#### Instruções da tarefa
Continue o texto sobre as enchentes e as eleições em Porto Alegre a partir do ponto em que ele termina.

#### Texto apresentado
━━━━━━━━━━━━━━━━━━━━━━━━━━━━━━

Enchentes e eleições: o desafio da esquerda em Porto Alegre

Artigo por RED
26/09/2024 13:00 • Atualizado em 25/09/2024 15:52
Enchentes e eleições: o desafio da esquerda em Porto Alegre

Por ALEXANDRE CRUZ*

A recente tragédia das enchentes, que abalou Porto Alegre, revelou muito mais do que a vulnerabilidade da cidade diante das mudanças climáticas. Ela expôs também um sentimento crescente de frustração e descrédito por parte da população em relação aos governos, percebidos como incapazes de enfrentar crises que, para a maioria das pessoas, estão diretamente ligadas às transformações climáticas. As pesquisas mais recentes indicam que esse vínculo é claro para os cidadãos; para eles, as mudanças no clima não são uma abstração, mas uma realidade com consequências devastadoras.

Apesar do impacto emocional e material causado pela enchente, o prefeito Sebastião Melo segue à frente nas intenções de voto. Para muitos, isso parece paradoxal: como pode uma liderança, cujo governo foi amplamente criticado por sua resposta à tragédia, manter-se como o nome principal no cenário eleitoral? A resposta a essa pergunta é multifacetada e nos convida a refletir sobre os bastidores da política local, as alianças que sustentam a hegemonia de Melo e os desafios que a esquerda enfrentará para romper esse ciclo de poder.

Sebastião Melo não é o candidato ideal das elites econômicas de Porto Alegre, mas é o que possui os votos Apoiadores do liberalismo econômico, setores do empresariado podem até preferir nomes mais afinados com suas pautas, como Felipe Camozzato, do Partido Novo, que tem uma proposta de governo mais abertamente alinhada ao projeto econômico das elites. Contudo, Camozzato patina nas pesquisas com apenas 5% das intenções de voto.

A força de Melo reside justamente em sua capacidade de transitar entre esses dois mundos: por um lado, mantém-se próximo aos grandes empresários, que, em 2020, deslocaram seus recursos para sua campanha, após o desgaste do ex-prefeito Nelson Marchezan. Por outro lado, Sebastião Melo preserva uma rede de articulações com setores populares e intermediários, que, somados, formam a base da sustentação eleitoral.

━━━━━━━━━━━━━━━━━━━━━━━━━━━━━━

#### Itens

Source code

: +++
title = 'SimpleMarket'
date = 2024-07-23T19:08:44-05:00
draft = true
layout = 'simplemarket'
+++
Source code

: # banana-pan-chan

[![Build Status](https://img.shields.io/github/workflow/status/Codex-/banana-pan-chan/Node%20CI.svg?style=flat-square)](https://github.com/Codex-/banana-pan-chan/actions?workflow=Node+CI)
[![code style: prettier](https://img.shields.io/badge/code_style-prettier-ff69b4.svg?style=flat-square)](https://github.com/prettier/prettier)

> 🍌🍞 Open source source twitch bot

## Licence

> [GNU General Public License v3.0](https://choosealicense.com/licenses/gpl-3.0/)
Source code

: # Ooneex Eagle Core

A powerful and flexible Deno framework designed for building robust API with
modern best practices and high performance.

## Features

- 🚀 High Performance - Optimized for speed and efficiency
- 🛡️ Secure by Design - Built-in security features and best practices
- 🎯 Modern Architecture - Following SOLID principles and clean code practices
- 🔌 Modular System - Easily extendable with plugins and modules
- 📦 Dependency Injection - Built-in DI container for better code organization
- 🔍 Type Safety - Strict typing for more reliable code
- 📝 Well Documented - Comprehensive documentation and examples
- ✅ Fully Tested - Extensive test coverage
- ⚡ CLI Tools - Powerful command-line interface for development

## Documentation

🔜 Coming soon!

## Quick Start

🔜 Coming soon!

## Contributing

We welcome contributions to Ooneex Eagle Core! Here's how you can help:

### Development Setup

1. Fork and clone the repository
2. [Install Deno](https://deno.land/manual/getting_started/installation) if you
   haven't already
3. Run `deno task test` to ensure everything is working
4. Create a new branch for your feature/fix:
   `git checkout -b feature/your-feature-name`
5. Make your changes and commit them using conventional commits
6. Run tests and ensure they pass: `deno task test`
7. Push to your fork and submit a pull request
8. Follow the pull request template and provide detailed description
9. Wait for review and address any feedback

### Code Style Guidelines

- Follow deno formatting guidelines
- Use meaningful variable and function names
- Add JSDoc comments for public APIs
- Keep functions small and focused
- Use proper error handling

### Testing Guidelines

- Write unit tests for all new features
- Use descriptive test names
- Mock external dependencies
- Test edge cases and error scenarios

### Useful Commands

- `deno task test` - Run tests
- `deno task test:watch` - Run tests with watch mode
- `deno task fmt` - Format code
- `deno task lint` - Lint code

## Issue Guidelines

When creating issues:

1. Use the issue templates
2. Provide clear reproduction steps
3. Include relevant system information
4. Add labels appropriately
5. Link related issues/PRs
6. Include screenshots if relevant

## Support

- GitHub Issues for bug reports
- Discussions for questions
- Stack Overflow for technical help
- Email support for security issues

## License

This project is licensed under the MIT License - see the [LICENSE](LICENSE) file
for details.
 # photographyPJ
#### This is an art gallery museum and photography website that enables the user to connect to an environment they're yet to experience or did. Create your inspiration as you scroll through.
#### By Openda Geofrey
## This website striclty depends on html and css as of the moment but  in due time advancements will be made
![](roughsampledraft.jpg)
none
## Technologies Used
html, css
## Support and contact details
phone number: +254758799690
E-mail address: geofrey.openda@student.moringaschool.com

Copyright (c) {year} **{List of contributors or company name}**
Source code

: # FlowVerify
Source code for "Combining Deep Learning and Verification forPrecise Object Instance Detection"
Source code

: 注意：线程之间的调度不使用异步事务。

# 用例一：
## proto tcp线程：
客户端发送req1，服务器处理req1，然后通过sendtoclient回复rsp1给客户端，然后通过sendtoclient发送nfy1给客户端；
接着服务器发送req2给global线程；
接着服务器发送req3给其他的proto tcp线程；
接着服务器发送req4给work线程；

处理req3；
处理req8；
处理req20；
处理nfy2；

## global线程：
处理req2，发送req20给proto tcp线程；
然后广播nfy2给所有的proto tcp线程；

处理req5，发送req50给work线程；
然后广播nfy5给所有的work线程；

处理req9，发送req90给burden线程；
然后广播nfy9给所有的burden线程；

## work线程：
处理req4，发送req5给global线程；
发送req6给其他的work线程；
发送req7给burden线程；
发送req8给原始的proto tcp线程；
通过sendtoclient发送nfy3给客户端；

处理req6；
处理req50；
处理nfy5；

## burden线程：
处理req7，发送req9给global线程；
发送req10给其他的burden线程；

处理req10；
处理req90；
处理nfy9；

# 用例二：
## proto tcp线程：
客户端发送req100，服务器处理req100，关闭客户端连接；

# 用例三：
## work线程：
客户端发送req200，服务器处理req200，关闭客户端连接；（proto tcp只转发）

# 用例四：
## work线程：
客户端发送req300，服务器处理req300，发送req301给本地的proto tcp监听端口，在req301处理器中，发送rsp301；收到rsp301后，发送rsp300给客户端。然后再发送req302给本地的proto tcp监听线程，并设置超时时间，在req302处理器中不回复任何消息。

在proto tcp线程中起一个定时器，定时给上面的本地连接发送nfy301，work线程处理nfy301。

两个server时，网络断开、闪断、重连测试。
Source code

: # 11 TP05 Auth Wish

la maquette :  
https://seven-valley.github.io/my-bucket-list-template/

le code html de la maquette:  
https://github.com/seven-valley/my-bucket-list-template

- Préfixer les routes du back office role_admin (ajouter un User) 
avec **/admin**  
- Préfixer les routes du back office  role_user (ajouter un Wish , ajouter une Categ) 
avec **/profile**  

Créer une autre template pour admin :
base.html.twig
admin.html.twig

━━━━━━━━━━━━━━━━━━━━━━━━━━━━━━

#### Área de resposta
Essa habilidade de compor alianças é complementada por figuras como o vice-prefeito Ricardo Gomes, que serve como ponte entre o empresário e a classe política. É uma fórmula eficiente, que, ainda que criticada pela esquerda, mostrou-se capaz de sobreviver a crises — como a enchente — que poderiam abalar qualquer administração.

Enquanto isso, a esquerda enfrenta um dilema: como disputar a hegemonia política e social em uma cidade que se transformou ao longo das últimas décadas? O Partido dos Trabalhadores (PT), que um dia simbolizou a renovação política em Porto Alegre, com a ascensão de Olívio Dutra à prefeitura, viu sua base tradicional se fragmentar. A bancada negra eleita na Câmara de Vereadores, em sua maioria composta por membros do PSOL, revela a força de novas pautas, como antirracista, mas também aponta para uma fragmentação interna que o PT ainda não conseguiu lidar de maneira eficaz.

Mais do que nunca, a esquerda precisa entender que a disputa não se dá apenas no campo racional ou programático. A guinada moralista da direita, que pôde mudar de pauta quando o discurso anticorrupção perdeu força, tem se mostrado eficaz em atrair e consolidar o apoio popular. O foco em costumes e moralidade, apoiado por uma cosmologia religiosa que permeia o imaginário de grande parte da população, tem se mostrado um ponto central na estratégia de construção de hegemonia da direita.

É preciso reconhecer que, para muitas pessoas, mesmo aquelas que não seguem uma religião de forma ativa, esse discurso tem um apelo emocional que supera o racional. E é nesse campo, o das emoções, que a esquerda ainda se mostra vulnerável.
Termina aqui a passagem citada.